Stored data entries:

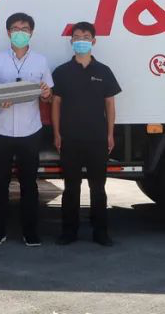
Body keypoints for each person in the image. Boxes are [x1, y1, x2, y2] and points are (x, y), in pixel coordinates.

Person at [0, 12, 53, 247]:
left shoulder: (40, 61)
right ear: (8, 32)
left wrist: (46, 94)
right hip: (0, 129)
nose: (19, 33)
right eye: (15, 29)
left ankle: (30, 232)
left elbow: (48, 96)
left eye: (24, 29)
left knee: (29, 184)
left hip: (30, 130)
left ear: (31, 32)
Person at [51, 21, 120, 246]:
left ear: (94, 41)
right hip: (70, 139)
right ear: (71, 41)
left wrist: (110, 134)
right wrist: (57, 133)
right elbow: (56, 104)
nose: (81, 41)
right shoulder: (61, 72)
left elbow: (110, 104)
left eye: (86, 37)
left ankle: (101, 232)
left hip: (97, 139)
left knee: (98, 188)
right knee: (71, 188)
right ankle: (69, 232)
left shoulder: (104, 71)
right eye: (77, 37)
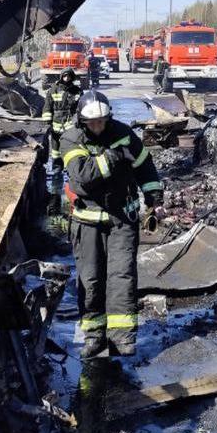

→ **Activity**: Verbatim output of the entries is required, with each image left out.

→ **Written reply**:
Body keypoints for each person in the image. Boxes are [x1, y1, x2, y2] and points are (x, y), in pixel coordinates.

Person at [0, 12, 53, 247]:
left shoulder: (40, 61)
right ear: (8, 32)
left wrist: (46, 94)
right hip: (0, 129)
nose: (19, 33)
right eye: (15, 29)
left ankle: (30, 232)
left elbow: (48, 96)
left eye: (24, 29)
left knee: (29, 184)
left hip: (30, 130)
left ear: (31, 32)
Person at [51, 21, 120, 246]:
left ear: (94, 41)
right hip: (70, 139)
right ear: (71, 41)
left wrist: (110, 134)
right wrist: (57, 133)
right elbow: (56, 104)
nose: (81, 41)
right shoulder: (61, 72)
left elbow: (110, 104)
left eye: (86, 37)
left ankle: (101, 232)
left hip: (97, 139)
left knee: (98, 188)
right knee: (71, 188)
right ankle: (69, 232)
left shoulder: (104, 71)
right eye: (77, 37)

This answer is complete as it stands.